Is over-sensitivity about our national leaders compatible with the freedom of expression guaranteed by the Constitution? Vikas Pathak reports.

delhi Updated: Apr 01, 2011 00:43 IST
Vikas Pathak

Is over-sensitivity about our national leaders compatible with the freedom of expression guaranteed by the Constitution?

Gujarat’s ban on Joseph Lelyveld's book suggesting Mahatma Gandhi as bisexual is just the latest among a host of bans and criticisms of publications going against the popular image of our heroes and icons.

Law Minister Veerappa Moily reportedly went as far to suggest a legislation to make disrespect for the Mahatma punishable, but retracted on Thursday by saying that there was no need for a ban or a law.

“It is better for writers to self-regulate. I don’t think any changes to existing laws are required at the moment. It will not serve any purpose,” Moily said.

The larger question, however, remains: does public outcry prevent further knowledge production relating to our icons, which in the long run can prevent us from knowing them more intimately.
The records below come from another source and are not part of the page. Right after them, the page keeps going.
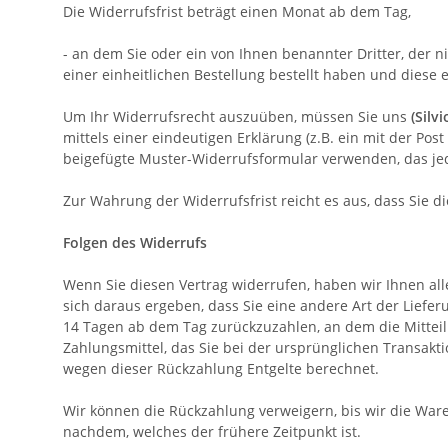
Die Widerrufsfrist beträgt einen Monat ab dem Tag
,
- an dem Sie oder ein von Ihnen benannter Dritter, der 
einer einheitlichen Bestellung bestellt haben und diese e
Um Ihr Widerrufsrecht auszuüben, müssen Sie uns
(Silv
mittels einer eindeutigen Erklärung (z.B. ein mit der Pos
beigefügte Muster-Widerrufsformular verwenden, das jed
Zur Wahrung der Widerrufsfrist reicht es aus, dass Sie 
Folgen des Widerrufs
Wenn Sie diesen Vertrag widerrufen, haben wir Ihnen alle
sich daraus ergeben, dass Sie eine andere Art der Liefe
14
Tagen
ab dem Tag zurückzuzahlen, an dem die Mitteil
Zahlungsmittel, das Sie bei der ursprünglichen Transakt
wegen dieser Rückzahlung Entgelte berechnet.
Wir können die Rückzahlung verweigern, bis wir die War
nachdem, welches der frühere Zeitpunkt ist.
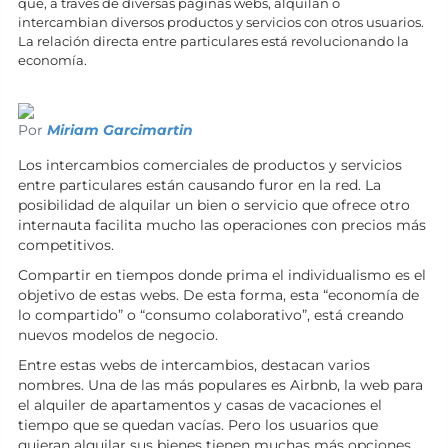
que, a través de diversas páginas webs, alquilan o
intercambian diversos productos y servicios con otros usuarios.
La relación directa entre particulares está revolucionando la
economía.
Por
Miriam Garcimartin
Los intercambios comerciales de productos y servicios
entre particulares están causando furor en la red. La
posibilidad de alquilar un bien o servicio que ofrece otro
internauta facilita mucho las operaciones con precios más
competitivos.
Compartir en tiempos donde prima el individualismo es el
objetivo de estas webs. De esta forma, esta “economía de
lo compartido” o “consumo colaborativo”, está creando
nuevos modelos de negocio.
Entre estas webs de intercambios, destacan varios
nombres. Una de las más populares es Airbnb, la web para
el alquiler de apartamentos y casas de vacaciones el
tiempo que se quedan vacías. Pero los usuarios que
quieran alquilar sus bienes tienen muchas más opciones,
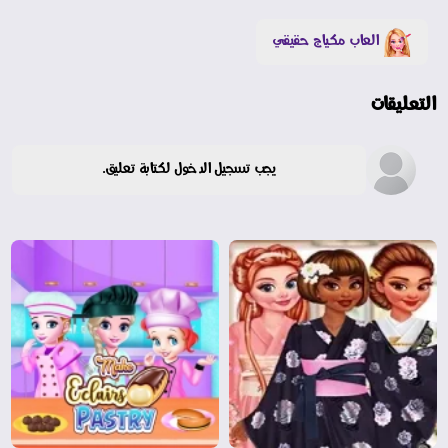
العاب مكياج حقيقي
التعليقات
يجب تسجيل الدخول لكتابة تعليق.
“The freedom to criticise on the basis of evidence must be there. The space available for such discussion must be maintained,” veteran historian KN Panikkar told HT.

Asked about the desirability of a law to make the Mahatma's ‘insult’ illegal, he added, “It is a highly deplorable idea. Even acceptance of such an idea is anti-intellectual and anti-freedom of expression.”
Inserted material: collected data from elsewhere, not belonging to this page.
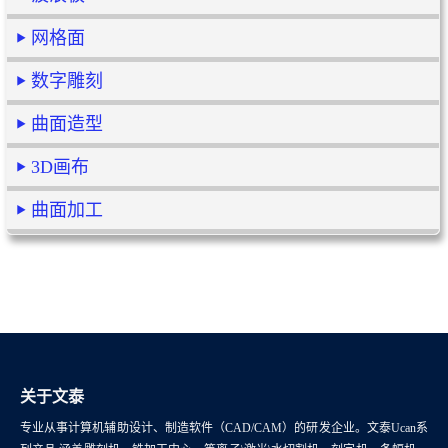
网格面
数字雕刻
曲面造型
3D画布
曲面加工
关于文泰
专业从事计算机辅助设计、制造软件（CAD/CAM）的研发企业。文泰Ucan系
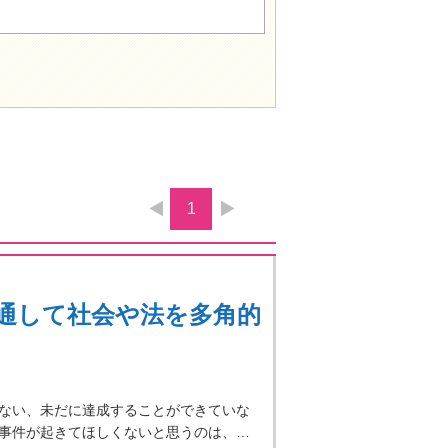
1
通して社会や法を多角的
ない、未だに達成することができていな
事件が起きてほしくないと思うのは、…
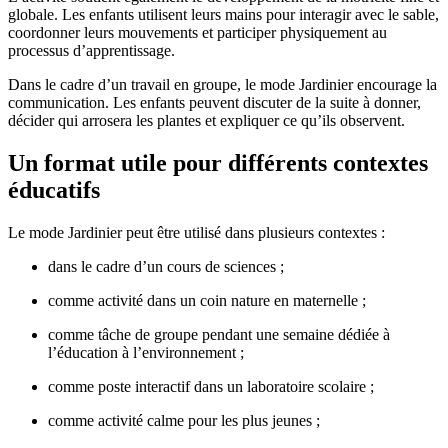
globale. Les enfants utilisent leurs mains pour interagir avec le sable,
coordonner leurs mouvements et participer physiquement au
processus d’apprentissage.
Dans le cadre d’un travail en groupe, le mode Jardinier encourage la
communication. Les enfants peuvent discuter de la suite à donner,
décider qui arrosera les plantes et expliquer ce qu’ils observent.
Un format utile pour différents contextes
éducatifs
Le mode Jardinier peut être utilisé dans plusieurs contextes :
dans le cadre d’un cours de sciences ;
comme activité dans un coin nature en maternelle ;
comme tâche de groupe pendant une semaine dédiée à
l’éducation à l’environnement ;
comme poste interactif dans un laboratoire scolaire ;
comme activité calme pour les plus jeunes ;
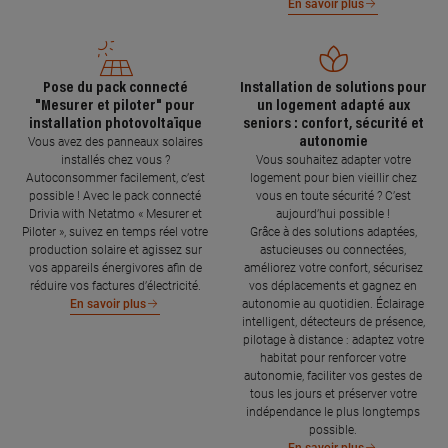
En savoir plus
Pose du pack connecté
Installation de solutions pour
"Mesurer et piloter" pour
un logement adapté aux
installation photovoltaïque
seniors : confort, sécurité et
autonomie
Vous avez des panneaux solaires
installés chez vous ?
Vous souhaitez adapter votre
Autoconsommer facilement, c’est
logement pour bien vieillir chez
possible ! Avec le pack connecté
vous en toute sécurité ? C’est
Drivia with Netatmo « Mesurer et
aujourd’hui possible !
Piloter », suivez en temps réel votre
Grâce à des solutions adaptées,
production solaire et agissez sur
astucieuses ou connectées,
vos appareils énergivores afin de
améliorez votre confort, sécurisez
réduire vos factures d’électricité.
vos déplacements et gagnez en
autonomie au quotidien. Éclairage
En savoir plus
intelligent, détecteurs de présence,
pilotage à distance : adaptez votre
habitat pour renforcer votre
autonomie, faciliter vos gestes de
tous les jours et préserver votre
indépendance le plus longtemps
possible.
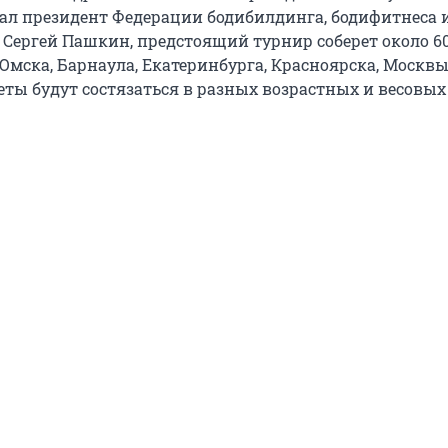
азал президент Федерации бодибилдинга, бодифитнеса 
 Сергей Пашкин, предстоящий турнир соберет около 6
Омска, Барнаула, Екатеринбурга, Красноярска, Москвы
еты будут состязаться в разных возрастных и весовых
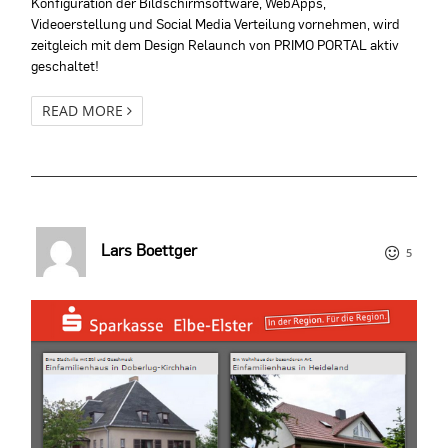
Konfiguration der Bildschirmsoftware, WebApps,
Videoerstellung und Social Media Verteilung vornehmen, wird
zeitgleich mit dem Design Relaunch von PRIMO PORTAL aktiv
geschaltet!
READ MORE
Lars Boettger
5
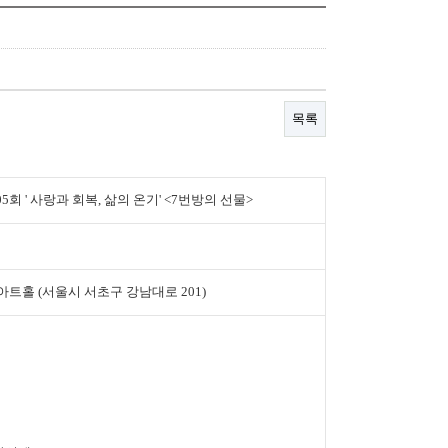
목록
205회 ' 사랑과 회복, 삶의 온기' <7번방의 선물>
트홀 (서울시 서초구 강남대로 201)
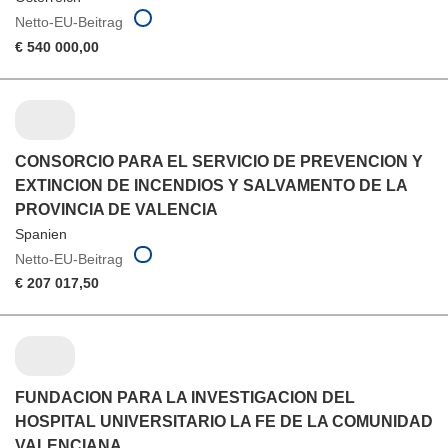
Netto-EU-Beitrag
€ 540 000,00
CONSORCIO PARA EL SERVICIO DE PREVENCION Y
EXTINCION DE INCENDIOS Y SALVAMENTO DE LA
PROVINCIA DE VALENCIA
Spanien
Netto-EU-Beitrag
€ 207 017,50
FUNDACION PARA LA INVESTIGACION DEL
HOSPITAL UNIVERSITARIO LA FE DE LA COMUNIDAD
VALENCIANA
Badri Narayan, an Allahabad-based scholar of the Dalit movement, says, “Facts are always explored. If you stop doing that, writings will become hagiographical. There are legitimate Dalit critiques of Mahatma Gandhi. There must always be scope for intellectual inquiry.”

The idea: it is through critiques and counter-critiques that we get to know our heroes better, and also from fresh perspectives.
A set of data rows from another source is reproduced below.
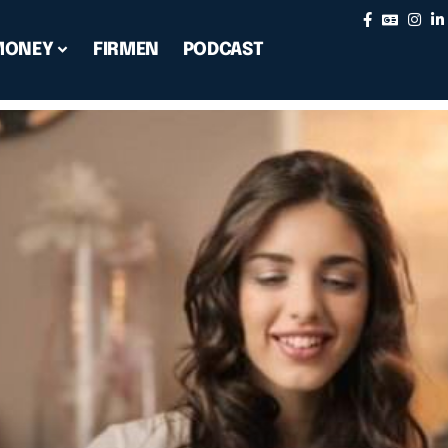
MONEY
FIRMEN
PODCAST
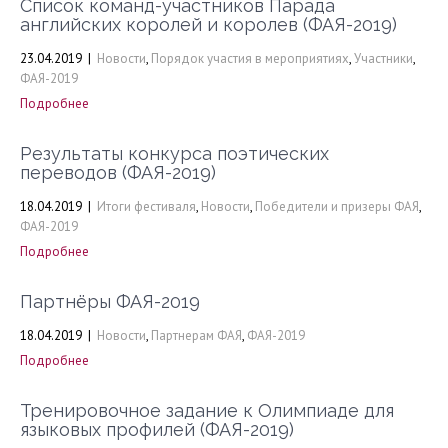
Список команд-участников Парада
английских королей и королев (ФАЯ-2019)
23.04.2019
|
Новости
,
Порядок участия в мероприятиях
,
Участники
,
ФАЯ-2019
Подробнее
Результаты конкурса поэтических
переводов (ФАЯ-2019)
18.04.2019
|
Итоги фестиваля
,
Новости
,
Победители и призеры ФАЯ
,
ФАЯ-2019
Подробнее
Партнёры ФАЯ-2019
18.04.2019
|
Новости
,
Партнерам ФАЯ
,
ФАЯ-2019
Подробнее
Тренировочное задание к Олимпиаде для
языковых профилей (ФАЯ-2019)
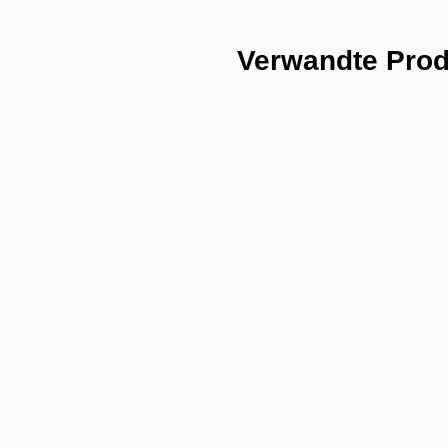
Verwandte Pro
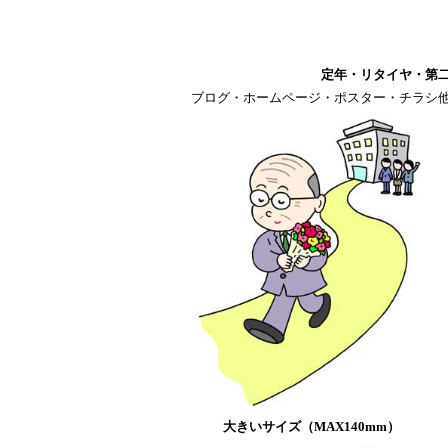
定年・リタイヤ・第
ブログ・ホームページ・ポスター・チラシ
大きいサイズ（MAX140mm）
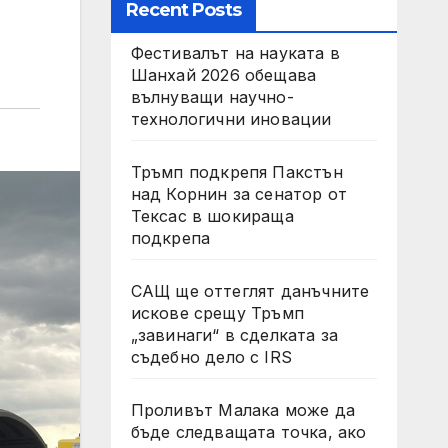
Recent Posts
Фестивалът на науката в
Шанхай 2026 обещава
вълнуващи научно-
технологични иновации
Тръмп подкрепя Пакстън
над Корнин за сенатор от
Тексас в шокираща
подкрепа
САЩ ще оттеглят данъчните
искове срещу Тръмп
„завинаги“ в сделката за
съдебно дело с IRS
Проливът Малака може да
бъде следващата точка, ако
The Ambedkariite Dalit movement has looked at Gandhi critically, lambasting his fast unto death to prevent separate electorates for Dalits in 1932 and painting Gandhi's term for Dalits, Harijan, as patronizing. And this critique is central to its ideological framework.

Revolutionaries contemporary to him had been skeptical about Gandhi’s non-violence, and Marxists often painted him as an impediment to revolution by the masses. The Hindu Right painted him as ‘pro-Muslim’, and he has also been questioned from a feminist perspective. Last but not the least, Gandhi embarked on radical self-criticism in his promptness to lay open his personal life to public scrutiny.

Perhaps, it is this Gandhian legacy that is under threat.